*Required action:* In the listing, begin at the line that has "Our house style for any compass" and stop after the line that has "Reading: 70; °". Rewrite those lines alone with "needle reading" changed to "dial reading", keeping everything else the same and leaving the pictures out.

*Supplied data:*

Start of Block

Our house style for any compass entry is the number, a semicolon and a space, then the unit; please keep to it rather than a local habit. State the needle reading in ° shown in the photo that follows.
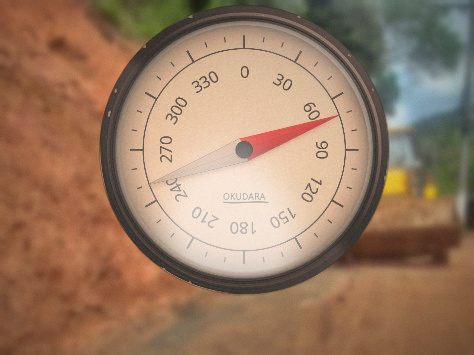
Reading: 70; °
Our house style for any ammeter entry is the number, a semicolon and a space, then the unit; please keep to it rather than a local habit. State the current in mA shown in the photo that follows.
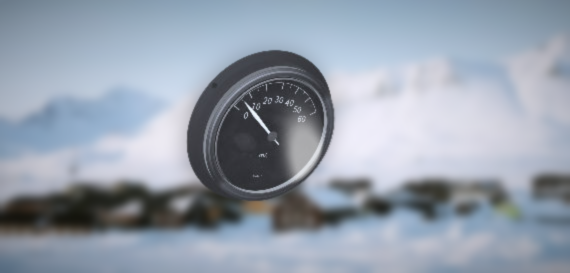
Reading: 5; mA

End of Block
Start of Block

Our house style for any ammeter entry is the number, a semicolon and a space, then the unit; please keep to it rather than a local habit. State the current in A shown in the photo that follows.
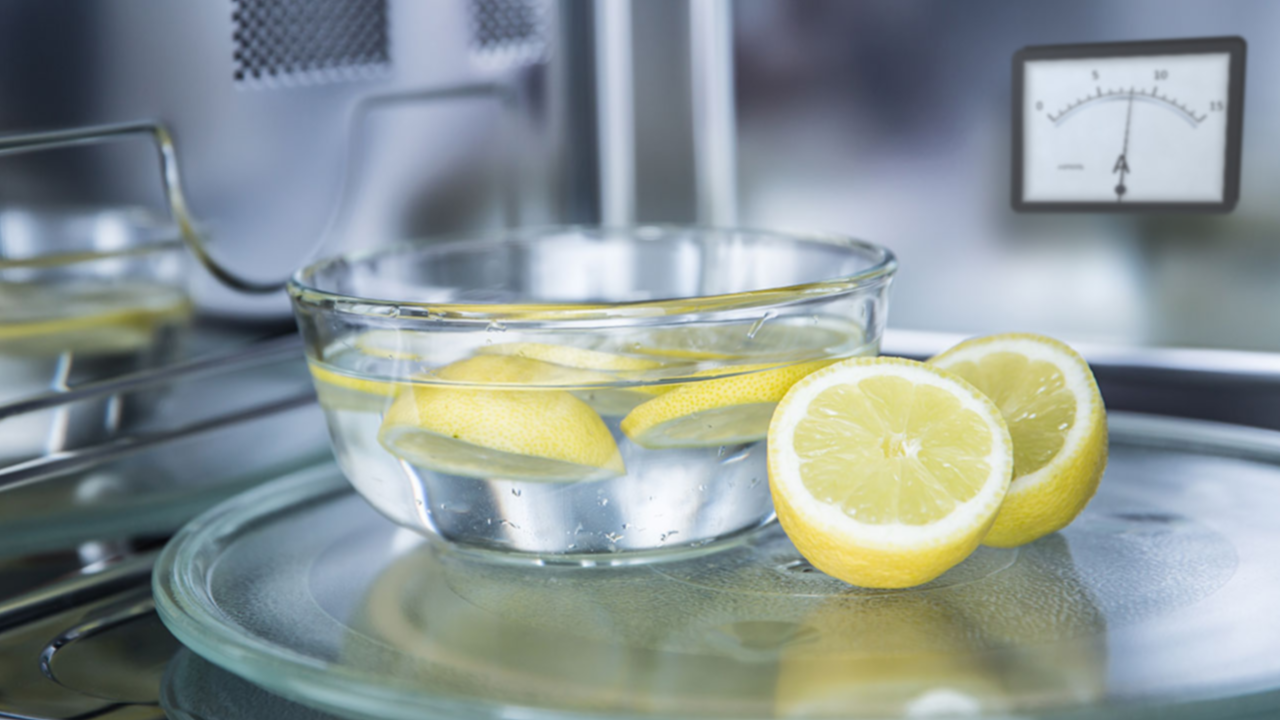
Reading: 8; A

End of Block
Start of Block

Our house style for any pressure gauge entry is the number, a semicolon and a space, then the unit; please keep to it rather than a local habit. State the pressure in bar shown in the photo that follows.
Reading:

End of Block

*Expected answer:*
Our house style for any compass entry is the number, a semicolon and a space, then the unit; please keep to it rather than a local habit. State the dial reading in ° shown in the photo that follows.
Reading: 70; °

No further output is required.